Metadata-Version: 2.4
Name: cmip_ref_celery
Version: 0.4.0
Summary: Celery app for mananging tasks and workers
Author-email: Jared Lewis <jared.lewis@climate-resource.com>
License-File: LICENCE
License-File: NOTICE
Classifier: Development Status :: 4 - Beta
Classifier: Intended Audience :: Developers
Classifier: Intended Audience :: Science/Research
Classifier: Operating System :: OS Independent
Classifier: Programming Language :: Python
Classifier: Programming Language :: Python :: 3
Classifier: Programming Language :: Python :: 3.11
Classifier: Programming Language :: Python :: 3.12
Classifier: Programming Language :: Python :: 3.13
Classifier: Topic :: Scientific/Engineering
Requires-Python: >=3.11
Requires-Dist: celery[redis]>=5.4.0
Requires-Dist: cmip-ref-core
Requires-Dist: environs>=9
Requires-Dist: loguru>=0.7.2
Requires-Dist: tqdm>=4.67.1
Requires-Dist: typer>=0.12.0
Description-Content-Type: text/markdown

# ref-celery

This package provides celery task generation from Provider and Metric definitions.

## CLI tool

The `cmip_ref_celery` package provides a CLI tool to start a worker instance from a REF metrics provider.
This worker instance will listen for tasks related to a provider and execute them.
The compute engine worker will then collect the results of these tasks and store them in the database.

=== Study questions ===
1. Transcribe the part of the package metadata that opens with the words containing "## CLI tool" and closes with "in the database.".
2. According to the package metadata, what does the worker instance listen for?
The records come from a separate source unrelated to the package metadata.

=== Dataset entries ===
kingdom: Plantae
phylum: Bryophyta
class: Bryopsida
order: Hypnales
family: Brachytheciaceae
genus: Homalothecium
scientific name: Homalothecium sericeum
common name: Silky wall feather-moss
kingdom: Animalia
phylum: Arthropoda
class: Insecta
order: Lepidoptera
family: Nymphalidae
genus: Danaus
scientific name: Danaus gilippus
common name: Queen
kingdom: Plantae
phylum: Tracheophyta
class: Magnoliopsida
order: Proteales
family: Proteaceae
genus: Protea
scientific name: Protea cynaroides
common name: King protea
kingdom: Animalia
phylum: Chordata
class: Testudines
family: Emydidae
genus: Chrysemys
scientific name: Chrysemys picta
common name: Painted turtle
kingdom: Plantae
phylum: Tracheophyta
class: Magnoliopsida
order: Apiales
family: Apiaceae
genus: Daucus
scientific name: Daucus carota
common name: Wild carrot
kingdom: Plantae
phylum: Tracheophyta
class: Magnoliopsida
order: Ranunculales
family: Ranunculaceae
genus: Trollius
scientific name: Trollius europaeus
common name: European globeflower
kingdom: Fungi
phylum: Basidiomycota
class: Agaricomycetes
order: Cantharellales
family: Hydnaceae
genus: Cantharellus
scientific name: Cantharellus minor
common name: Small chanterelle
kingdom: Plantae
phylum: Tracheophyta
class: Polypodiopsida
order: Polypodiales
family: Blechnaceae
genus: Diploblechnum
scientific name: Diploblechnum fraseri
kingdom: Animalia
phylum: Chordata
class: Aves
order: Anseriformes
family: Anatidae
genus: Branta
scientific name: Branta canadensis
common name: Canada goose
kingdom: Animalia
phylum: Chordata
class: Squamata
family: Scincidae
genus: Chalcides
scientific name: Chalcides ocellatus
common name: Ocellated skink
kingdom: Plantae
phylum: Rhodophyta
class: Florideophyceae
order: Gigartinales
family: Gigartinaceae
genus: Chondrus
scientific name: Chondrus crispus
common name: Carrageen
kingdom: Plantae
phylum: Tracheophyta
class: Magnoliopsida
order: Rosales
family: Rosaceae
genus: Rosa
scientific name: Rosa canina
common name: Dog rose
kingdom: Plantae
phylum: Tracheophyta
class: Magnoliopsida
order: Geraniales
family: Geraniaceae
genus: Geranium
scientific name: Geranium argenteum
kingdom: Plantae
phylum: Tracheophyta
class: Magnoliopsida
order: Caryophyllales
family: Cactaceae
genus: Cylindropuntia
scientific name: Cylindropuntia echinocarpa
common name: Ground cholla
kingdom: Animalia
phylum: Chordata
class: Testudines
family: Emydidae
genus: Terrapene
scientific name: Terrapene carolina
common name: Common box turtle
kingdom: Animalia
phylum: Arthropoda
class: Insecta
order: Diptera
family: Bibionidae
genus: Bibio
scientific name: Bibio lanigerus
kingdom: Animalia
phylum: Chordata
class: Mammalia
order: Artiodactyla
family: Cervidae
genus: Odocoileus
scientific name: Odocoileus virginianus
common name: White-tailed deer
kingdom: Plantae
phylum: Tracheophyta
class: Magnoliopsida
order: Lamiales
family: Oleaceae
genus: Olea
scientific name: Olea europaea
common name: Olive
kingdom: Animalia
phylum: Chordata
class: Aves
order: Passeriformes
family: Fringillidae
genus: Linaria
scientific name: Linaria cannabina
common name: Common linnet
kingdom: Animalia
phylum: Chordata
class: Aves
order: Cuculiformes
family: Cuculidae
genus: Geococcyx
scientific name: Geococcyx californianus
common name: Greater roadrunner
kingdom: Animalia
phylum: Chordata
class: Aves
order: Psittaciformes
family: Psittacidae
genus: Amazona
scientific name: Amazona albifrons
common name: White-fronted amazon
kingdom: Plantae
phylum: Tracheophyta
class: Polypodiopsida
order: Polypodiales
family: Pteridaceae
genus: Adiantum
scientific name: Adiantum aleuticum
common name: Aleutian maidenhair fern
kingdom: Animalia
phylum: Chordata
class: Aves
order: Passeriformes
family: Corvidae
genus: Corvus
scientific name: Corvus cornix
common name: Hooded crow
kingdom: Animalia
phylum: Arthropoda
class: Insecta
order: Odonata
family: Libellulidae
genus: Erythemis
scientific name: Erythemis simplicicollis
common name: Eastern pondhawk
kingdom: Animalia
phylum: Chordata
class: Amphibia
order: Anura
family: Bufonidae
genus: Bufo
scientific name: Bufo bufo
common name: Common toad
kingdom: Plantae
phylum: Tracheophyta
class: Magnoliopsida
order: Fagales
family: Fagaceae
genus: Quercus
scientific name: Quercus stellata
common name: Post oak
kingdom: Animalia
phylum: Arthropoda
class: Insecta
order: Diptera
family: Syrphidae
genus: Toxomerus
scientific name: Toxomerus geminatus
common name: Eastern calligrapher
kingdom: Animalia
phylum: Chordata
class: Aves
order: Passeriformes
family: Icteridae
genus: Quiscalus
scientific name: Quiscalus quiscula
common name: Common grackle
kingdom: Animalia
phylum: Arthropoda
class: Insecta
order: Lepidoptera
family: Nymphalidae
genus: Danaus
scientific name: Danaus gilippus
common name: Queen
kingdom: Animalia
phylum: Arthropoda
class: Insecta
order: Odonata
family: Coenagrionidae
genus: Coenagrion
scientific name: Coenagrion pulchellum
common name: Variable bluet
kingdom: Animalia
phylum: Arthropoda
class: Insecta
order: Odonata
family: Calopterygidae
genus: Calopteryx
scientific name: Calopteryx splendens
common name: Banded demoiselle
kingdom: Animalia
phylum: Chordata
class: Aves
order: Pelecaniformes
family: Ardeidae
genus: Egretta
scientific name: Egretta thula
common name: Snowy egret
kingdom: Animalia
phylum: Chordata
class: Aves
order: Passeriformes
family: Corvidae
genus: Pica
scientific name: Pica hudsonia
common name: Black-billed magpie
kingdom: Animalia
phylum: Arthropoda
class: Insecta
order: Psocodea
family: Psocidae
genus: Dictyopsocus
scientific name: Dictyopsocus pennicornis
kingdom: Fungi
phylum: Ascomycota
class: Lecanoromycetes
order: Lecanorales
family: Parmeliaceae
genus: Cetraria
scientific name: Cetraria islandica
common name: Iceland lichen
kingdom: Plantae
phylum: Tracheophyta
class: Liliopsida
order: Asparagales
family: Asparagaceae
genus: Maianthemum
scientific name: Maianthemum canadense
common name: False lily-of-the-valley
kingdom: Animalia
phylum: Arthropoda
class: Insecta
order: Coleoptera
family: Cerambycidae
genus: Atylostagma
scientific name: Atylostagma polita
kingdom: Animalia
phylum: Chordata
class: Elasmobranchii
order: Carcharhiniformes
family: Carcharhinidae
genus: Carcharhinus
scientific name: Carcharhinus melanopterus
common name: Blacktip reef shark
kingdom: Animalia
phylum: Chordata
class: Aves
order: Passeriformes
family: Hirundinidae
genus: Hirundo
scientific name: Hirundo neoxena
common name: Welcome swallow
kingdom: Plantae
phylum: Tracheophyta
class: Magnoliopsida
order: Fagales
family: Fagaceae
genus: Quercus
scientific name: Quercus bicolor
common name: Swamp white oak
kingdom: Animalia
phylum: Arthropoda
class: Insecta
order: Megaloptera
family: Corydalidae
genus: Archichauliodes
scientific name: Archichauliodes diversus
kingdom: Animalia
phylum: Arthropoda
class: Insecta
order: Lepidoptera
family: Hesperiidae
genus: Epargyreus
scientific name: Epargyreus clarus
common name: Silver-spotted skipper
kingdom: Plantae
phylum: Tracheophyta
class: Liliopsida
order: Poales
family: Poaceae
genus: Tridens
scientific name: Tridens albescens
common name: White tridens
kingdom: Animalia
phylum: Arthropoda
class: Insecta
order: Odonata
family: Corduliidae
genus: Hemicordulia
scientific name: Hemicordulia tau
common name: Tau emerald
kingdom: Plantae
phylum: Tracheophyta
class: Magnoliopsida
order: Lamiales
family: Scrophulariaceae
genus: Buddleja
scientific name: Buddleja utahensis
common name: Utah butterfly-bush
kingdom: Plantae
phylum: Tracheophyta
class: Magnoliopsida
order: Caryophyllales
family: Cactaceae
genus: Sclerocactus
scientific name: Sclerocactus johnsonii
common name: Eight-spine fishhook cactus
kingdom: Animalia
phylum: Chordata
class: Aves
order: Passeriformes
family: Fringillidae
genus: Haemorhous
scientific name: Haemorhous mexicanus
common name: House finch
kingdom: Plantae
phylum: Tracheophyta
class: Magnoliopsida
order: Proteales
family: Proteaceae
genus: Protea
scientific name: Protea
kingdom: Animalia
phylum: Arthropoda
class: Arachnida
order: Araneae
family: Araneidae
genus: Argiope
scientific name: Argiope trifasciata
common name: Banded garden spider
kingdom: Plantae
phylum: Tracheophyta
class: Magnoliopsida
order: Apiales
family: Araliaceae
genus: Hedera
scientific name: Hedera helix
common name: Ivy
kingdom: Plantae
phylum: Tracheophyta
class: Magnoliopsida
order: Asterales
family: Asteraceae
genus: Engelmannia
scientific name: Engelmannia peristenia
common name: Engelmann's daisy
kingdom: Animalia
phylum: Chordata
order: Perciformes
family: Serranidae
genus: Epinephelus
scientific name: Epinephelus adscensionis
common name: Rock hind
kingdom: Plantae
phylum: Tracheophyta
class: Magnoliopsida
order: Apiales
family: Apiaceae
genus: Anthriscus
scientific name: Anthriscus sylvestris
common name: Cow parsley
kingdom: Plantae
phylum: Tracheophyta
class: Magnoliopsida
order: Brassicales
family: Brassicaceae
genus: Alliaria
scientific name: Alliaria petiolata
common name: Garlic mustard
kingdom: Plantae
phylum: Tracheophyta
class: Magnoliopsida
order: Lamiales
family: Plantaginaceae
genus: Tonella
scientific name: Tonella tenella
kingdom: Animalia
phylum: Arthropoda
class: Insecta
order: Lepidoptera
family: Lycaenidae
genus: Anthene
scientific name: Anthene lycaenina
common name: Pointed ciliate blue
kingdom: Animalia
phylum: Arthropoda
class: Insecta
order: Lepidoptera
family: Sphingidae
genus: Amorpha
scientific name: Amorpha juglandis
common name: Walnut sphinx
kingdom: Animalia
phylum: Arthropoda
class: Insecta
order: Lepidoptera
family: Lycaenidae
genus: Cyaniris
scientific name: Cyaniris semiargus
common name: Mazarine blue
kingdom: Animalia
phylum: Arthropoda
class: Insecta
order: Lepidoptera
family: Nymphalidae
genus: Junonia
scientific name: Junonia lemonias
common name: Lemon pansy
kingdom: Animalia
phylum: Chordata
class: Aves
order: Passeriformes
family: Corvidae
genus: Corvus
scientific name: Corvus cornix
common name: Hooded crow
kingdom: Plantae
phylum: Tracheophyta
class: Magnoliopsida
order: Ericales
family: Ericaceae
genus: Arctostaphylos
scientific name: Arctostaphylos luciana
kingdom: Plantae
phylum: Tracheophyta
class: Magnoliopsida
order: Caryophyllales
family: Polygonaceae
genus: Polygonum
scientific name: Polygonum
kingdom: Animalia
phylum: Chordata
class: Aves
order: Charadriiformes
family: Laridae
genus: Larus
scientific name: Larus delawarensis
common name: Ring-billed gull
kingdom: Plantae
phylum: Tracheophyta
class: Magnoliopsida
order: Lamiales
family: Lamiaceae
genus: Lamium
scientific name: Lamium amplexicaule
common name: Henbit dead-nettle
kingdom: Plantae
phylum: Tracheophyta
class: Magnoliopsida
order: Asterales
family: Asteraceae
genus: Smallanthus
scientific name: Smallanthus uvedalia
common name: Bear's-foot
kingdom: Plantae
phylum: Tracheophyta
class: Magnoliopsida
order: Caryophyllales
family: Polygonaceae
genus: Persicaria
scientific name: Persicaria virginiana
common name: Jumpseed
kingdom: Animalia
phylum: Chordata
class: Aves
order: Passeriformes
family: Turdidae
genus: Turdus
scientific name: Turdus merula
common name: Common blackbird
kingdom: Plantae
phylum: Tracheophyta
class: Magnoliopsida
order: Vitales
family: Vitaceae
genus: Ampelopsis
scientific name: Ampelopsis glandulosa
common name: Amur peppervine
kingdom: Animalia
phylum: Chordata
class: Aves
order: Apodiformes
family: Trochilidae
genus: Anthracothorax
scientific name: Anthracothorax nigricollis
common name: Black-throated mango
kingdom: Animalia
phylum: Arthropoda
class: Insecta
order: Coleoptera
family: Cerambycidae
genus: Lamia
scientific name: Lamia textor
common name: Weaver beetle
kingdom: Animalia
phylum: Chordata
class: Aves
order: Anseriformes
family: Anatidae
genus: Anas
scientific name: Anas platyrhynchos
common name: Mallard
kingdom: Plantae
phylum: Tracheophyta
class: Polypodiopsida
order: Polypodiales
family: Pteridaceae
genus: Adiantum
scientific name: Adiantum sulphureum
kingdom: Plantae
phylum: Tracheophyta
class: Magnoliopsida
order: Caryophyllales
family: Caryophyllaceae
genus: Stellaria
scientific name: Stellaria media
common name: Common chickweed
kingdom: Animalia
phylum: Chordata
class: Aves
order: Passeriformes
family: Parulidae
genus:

=== Your responses ===
1.
## CLI tool

The `cmip_ref_celery` package provides a CLI tool to start a worker instance from a REF metrics provider.
This worker instance will listen for tasks related to a provider and execute them.
The compute engine worker will then collect the results of these tasks and store them in the database.

2. Tasks related to a provider.